As the cook got back behind his counter, the riverboat gambler from Mood Indigo came in, said something to the man made him laugh the way Mood Indigo’s black bartender had laughed, then strolled the length of the diner to go around the end of the counter past Ballard and into the NO ADMITTANCE door.
Larry wondered why he was sitting here, munching away, surreptitiously surveying the other patrons for a woman who might possibly fit the strange remarks of the bartender at Mood Indigo. Because he had had nowhere else to be: Kearny would be wallowing in his bed by now, leaving him with the too-short couch with the broken spine he’d paid thirty bucks for at the Salvation Army.
And he was worried about Bart. Maybe the bald bartender had been giving him some oblique message from Bart — even if he could not for the life of him see what it might be.
At least he knew why the two cops were looking for the Heslip look-alike in the composite drawing. He’d knocked Georgi Petlaroc on his butt in a gay bar on Polk Street a couple of hours before Petlaroc’s death. And then had said Petlaroc would look funny with his face blown off.
Bart Heslip in a gay bar?
Not likely. But Bart in San Francisco was unlikely, too. Bart calling him for a meet at Mood Indigo, and then not showing, was even more unlikely — and troubling. Yet the picture was him. The police artist had caught his brashness, the taut stance from his days in the ring that gave him a physical arrogance.
Ignoring Ballard, the woman from the rear table swept by on her way to the cash register. Tall, angular, languid, remarkable breasts, good legs, but with notably heavy jaws and brows, hint of five o’clock shadow. Transvestite? Or somebody halfway through a sex-change operation, popping progesterone and estrogen while waiting for the surgeon’s knife to make the changeover final and complete? Or just a woman with a high testosterone level? In San Francisco, any of the above, and just possibly all at once.
Her perfume reminded him of Amalia. Had the strike vote gone through? Undoubtedly. Were the St. Mark picket lines already up? Probably. Amalia had joked to look for her on the lines; would she be there now, shivering in the 3:00 A.M. chill? Maybe. He would go up to...

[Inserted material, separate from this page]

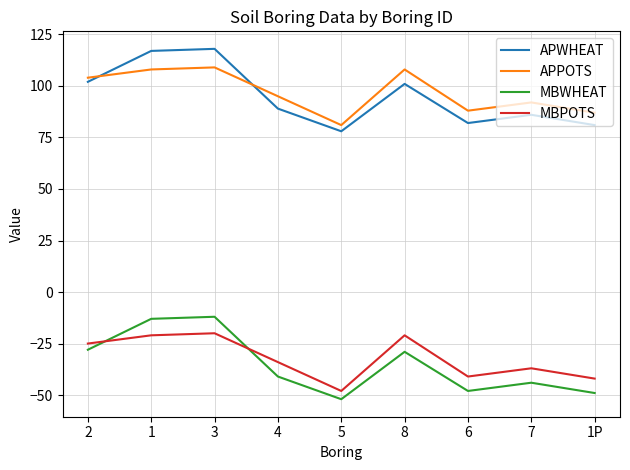

What is the sum of the APWHEAT values at 2 and 8?

203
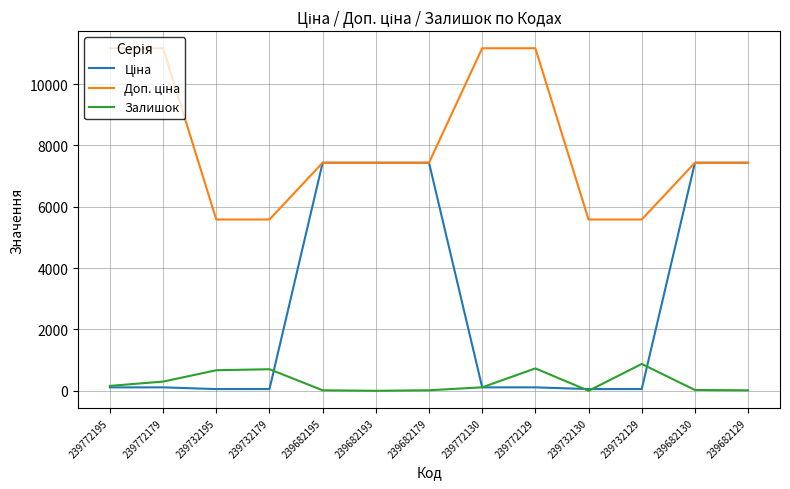

What position from the right is 239732130?

4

“You figured it out,” growled the damaged voice.
He looked up. Mood Indigo’s wide yet wiry black bartender was standing over him, eyes still hidden behind their dark glasses, big bull ring in his nose glinting in the subdued light.
“How the hell do you eat wearing that thing?”
The bartender jerked a thumb, led the way to the table where the woman had been sitting. Ballard picked up his cup and followed him. They sat down across from one another.
“I don’t have to,” said the bald man.
He reached up into his nose, gingerly unhooked the ring from it. The septum wasn’t pierced; the ring just clipped on like a clip-on earring. He was rubbing his nose vigorously. He sighed in relief.
“Made of light plastic,” he said. “Otherwise...”
When he spoke his voice was different, the rasp of damaged vocal cords was gone, and he was taking off his black glasses. He laid them on the paper napkin at his place to laugh across the table at Larry Ballard’s startled expression.
The bald bartender from Mood Indigo was Bart Heslip.